▶ _Request A_
In the essay on goals and legacy, which Enneagram personality type does the writer name?

▶ _Document passage_
Growing up I had dreams of changing the world.

Perhaps it was reflective of my Enneagram One (the Reformer/Perfectionist) personality type.

I dreamed of being apart of something that truly mattered.

My first few years after college I spent a good deal of time volunteering in my spare time.

But then came marriage and littles and frequent moves and all of the sudden my spare time disappeared.

While I love my husband and children, in many ways it felt more like I was on a hamster wheel than actually making a difference in the world. I was dissatisfied with the way my life looked, but I wasn’t sure what to do about it or what needed to change.

Perhaps you can relate.

So I began to look at what others were doing and how they defined success. Some people had very specific goals they set out to reach. They created affirmations and spoke their goals daily.

I thought, maybe that would be the answer. Perhaps I just needed to set some specific goals for myself.

But (1.) I wasn’t sure exactly what I wanted to do with my life and (2.) as a military spouse, I rarely feel in control of what happens in my life.

Life is constantly in flux. And because of that, it felt difficult to set a specific trajectory and move toward a specific goal.

Chances are that as soon as I start working towards a goal, we will move. I will start over, spend time making new friends, try to build a life in a new city, and help my kids get established. Every move takes a considerable amount of energy and effort – energy and effort that distract from pursing and accomplishing specific goals.

More than that, as I continue to grow, my interests and priorities tend to shift. Things that I was very passionate five years ago are not necessarily the same things that I am passionate about today.

Let me say this: setting goals is not a bad thing!

Goals are good things. Indeed, without goals, we tend to wander through life reacting to what happens to us, rather than proactively moving towards something.

But how in the world could I set measurable goals, and not get thrown off my game by every major life-change? How could I accomplish something with “real impact”?

That’s when I heard the statement, The true measure of success is the legacy we leave behind.”

▶ _Request B_
Retype the entries word for word, starting at the line that contains "genus: Tamias" and ending after the line that contains "genus: Fumaria".

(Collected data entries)
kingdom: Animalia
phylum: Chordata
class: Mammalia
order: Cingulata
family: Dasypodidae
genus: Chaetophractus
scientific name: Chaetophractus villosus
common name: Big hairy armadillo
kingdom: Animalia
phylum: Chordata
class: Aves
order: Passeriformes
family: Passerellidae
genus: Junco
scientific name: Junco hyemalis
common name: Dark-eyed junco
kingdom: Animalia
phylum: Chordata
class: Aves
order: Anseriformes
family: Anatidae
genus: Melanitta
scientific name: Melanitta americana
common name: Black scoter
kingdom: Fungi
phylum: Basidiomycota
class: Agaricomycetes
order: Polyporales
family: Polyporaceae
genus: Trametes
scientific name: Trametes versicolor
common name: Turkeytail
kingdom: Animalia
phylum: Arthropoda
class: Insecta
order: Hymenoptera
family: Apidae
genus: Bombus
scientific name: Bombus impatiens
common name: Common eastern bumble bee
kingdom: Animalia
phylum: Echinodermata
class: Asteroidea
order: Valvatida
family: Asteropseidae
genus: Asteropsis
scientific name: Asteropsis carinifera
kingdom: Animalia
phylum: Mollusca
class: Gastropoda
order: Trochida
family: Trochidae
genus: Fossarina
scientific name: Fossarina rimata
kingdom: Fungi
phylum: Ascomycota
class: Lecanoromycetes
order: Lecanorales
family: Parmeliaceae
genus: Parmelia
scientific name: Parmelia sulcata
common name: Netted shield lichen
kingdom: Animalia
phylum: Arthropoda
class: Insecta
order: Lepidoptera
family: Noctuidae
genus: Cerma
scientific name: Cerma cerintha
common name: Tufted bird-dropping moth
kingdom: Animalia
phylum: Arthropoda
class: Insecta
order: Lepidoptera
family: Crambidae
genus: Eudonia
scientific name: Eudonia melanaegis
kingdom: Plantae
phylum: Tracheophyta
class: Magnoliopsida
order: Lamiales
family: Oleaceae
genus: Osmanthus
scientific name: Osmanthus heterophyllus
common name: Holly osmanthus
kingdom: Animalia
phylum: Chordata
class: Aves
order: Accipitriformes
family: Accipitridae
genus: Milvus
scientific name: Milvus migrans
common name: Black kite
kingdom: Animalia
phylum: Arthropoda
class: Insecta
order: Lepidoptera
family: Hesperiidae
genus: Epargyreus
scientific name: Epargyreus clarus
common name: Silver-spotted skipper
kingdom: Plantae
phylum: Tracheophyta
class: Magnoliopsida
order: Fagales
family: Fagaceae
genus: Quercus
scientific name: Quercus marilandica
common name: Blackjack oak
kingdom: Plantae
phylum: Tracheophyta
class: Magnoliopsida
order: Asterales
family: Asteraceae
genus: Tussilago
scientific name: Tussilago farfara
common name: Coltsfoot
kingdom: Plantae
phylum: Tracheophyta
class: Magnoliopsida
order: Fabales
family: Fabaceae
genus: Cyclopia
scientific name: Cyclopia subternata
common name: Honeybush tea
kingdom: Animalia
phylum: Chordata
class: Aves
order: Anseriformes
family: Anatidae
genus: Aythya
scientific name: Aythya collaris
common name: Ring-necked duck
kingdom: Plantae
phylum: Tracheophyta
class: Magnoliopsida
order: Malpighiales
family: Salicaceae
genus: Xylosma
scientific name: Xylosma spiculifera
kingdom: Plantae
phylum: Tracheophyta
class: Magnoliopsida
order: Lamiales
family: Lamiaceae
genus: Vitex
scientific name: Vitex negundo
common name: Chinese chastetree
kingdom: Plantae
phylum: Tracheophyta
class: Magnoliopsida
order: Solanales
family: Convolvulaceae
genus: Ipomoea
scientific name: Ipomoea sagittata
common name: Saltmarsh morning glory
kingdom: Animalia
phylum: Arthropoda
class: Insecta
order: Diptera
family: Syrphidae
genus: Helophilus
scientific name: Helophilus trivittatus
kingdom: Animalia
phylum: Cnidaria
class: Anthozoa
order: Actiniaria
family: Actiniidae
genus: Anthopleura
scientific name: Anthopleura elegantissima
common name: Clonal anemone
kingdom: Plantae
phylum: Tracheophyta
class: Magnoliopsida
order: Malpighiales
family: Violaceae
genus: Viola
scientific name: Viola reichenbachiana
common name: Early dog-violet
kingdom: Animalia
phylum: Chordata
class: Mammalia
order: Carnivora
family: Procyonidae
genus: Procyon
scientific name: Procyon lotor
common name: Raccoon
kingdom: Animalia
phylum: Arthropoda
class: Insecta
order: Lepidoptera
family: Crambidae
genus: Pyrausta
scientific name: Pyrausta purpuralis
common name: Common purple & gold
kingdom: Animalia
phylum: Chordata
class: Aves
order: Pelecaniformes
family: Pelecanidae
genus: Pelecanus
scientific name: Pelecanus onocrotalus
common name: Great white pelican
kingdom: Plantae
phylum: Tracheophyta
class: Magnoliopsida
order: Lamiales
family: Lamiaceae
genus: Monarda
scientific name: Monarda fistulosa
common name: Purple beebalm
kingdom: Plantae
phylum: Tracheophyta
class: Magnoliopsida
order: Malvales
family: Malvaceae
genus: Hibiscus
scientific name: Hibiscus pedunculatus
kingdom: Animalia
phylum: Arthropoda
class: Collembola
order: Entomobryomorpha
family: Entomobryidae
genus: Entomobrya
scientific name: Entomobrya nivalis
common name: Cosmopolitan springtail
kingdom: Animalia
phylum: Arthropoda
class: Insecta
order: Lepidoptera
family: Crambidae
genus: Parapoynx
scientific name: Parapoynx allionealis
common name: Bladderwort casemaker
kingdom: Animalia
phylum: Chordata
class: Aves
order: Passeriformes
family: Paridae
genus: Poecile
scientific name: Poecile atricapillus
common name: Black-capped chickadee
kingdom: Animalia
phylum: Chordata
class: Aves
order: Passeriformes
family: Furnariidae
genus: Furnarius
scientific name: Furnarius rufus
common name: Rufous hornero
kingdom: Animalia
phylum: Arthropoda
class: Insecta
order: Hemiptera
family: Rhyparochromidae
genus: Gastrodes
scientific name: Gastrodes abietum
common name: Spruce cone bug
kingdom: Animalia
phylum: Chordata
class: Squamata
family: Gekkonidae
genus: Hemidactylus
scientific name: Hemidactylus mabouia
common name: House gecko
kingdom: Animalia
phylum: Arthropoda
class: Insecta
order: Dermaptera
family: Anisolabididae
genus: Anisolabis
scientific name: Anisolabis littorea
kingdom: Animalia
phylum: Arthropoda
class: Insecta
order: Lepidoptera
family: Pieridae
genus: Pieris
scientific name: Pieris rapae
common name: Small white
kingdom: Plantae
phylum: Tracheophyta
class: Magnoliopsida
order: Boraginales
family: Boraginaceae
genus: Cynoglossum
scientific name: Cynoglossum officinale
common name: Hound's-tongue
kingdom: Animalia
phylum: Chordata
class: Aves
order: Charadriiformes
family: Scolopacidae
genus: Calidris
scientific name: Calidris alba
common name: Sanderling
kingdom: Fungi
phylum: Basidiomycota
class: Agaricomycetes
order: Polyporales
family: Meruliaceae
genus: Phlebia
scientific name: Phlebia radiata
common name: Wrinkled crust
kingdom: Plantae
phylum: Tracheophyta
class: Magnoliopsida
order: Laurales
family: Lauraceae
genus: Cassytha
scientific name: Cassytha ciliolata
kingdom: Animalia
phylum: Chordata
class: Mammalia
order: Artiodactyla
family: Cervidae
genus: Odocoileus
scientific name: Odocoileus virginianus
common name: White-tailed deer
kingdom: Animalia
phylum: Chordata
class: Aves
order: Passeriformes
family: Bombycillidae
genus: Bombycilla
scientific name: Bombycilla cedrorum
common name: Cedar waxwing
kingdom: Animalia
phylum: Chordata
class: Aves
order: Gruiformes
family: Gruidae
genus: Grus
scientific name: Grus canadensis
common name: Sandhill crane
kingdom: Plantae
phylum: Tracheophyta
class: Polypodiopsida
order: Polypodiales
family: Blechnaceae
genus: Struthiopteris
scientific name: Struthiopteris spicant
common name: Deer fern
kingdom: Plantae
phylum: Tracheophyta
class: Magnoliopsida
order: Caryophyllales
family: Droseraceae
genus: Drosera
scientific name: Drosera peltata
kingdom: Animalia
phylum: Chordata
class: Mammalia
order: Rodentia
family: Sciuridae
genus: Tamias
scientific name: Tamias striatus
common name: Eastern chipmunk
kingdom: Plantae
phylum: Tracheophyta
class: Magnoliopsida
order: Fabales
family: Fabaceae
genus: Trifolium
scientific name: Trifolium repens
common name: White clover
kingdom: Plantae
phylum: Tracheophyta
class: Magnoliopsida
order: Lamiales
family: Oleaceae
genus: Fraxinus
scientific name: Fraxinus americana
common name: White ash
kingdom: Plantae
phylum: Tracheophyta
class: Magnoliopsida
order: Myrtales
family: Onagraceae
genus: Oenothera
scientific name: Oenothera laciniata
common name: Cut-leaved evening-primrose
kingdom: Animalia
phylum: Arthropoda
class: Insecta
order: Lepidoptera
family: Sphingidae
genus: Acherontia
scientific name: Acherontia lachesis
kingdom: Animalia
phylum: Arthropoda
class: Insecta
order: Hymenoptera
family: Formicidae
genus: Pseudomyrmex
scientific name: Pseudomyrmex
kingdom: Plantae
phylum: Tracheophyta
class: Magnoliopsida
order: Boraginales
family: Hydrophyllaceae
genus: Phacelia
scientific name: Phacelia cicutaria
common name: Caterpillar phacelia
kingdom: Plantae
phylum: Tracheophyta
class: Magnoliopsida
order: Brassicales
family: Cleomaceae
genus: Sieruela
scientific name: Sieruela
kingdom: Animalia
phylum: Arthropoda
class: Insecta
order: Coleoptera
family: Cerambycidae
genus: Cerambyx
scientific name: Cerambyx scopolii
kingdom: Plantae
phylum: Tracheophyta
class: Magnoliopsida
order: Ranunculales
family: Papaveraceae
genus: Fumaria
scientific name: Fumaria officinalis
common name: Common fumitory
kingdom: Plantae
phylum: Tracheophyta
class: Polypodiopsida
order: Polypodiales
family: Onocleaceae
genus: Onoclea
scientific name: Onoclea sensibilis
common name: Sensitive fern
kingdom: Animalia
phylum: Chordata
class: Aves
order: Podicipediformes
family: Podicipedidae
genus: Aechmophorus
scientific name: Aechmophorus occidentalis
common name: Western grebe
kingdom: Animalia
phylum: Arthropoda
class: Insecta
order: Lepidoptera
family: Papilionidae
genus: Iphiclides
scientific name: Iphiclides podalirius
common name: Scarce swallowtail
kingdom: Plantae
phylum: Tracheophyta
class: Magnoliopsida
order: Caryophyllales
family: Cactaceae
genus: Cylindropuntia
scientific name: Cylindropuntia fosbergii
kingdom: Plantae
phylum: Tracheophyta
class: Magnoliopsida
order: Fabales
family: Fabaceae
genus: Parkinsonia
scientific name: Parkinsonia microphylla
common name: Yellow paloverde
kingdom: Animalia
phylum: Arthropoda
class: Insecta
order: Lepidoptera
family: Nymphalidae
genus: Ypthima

▶ _Output A_
Type One, the Reformer/Perfectionist.

▶ _Output B_
genus: Tamias
scientific name: Tamias striatus
common name: Eastern chipmunk
kingdom: Plantae
phylum: Tracheophyta
class: Magnoliopsida
order: Fabales
family: Fabaceae
genus: Trifolium
scientific name: Trifolium repens
common name: White clover
kingdom: Plantae
phylum: Tracheophyta
class: Magnoliopsida
order: Lamiales
family: Oleaceae
genus: Fraxinus
scientific name: Fraxinus americana
common name: White ash
kingdom: Plantae
phylum: Tracheophyta
class: Magnoliopsida
order: Myrtales
family: Onagraceae
genus: Oenothera
scientific name: Oenothera laciniata
common name: Cut-leaved evening-primrose
kingdom: Animalia
phylum: Arthropoda
class: Insecta
order: Lepidoptera
family: Sphingidae
genus: Acherontia
scientific name: Acherontia lachesis
kingdom: Animalia
phylum: Arthropoda
class: Insecta
order: Hymenoptera
family: Formicidae
genus: Pseudomyrmex
scientific name: Pseudomyrmex
kingdom: Plantae
phylum: Tracheophyta
class: Magnoliopsida
order: Boraginales
family: Hydrophyllaceae
genus: Phacelia
scientific name: Phacelia cicutaria
common name: Caterpillar phacelia
kingdom: Plantae
phylum: Tracheophyta
class: Magnoliopsida
order: Brassicales
family: Cleomaceae
genus: Sieruela
scientific name: Sieruela
kingdom: Animalia
phylum: Arthropoda
class: Insecta
order: Coleoptera
family: Cerambycidae
genus: Cerambyx
scientific name: Cerambyx scopolii
kingdom: Plantae
phylum: Tracheophyta
class: Magnoliopsida
order: Ranunculales
family: Papaveraceae
genus: Fumaria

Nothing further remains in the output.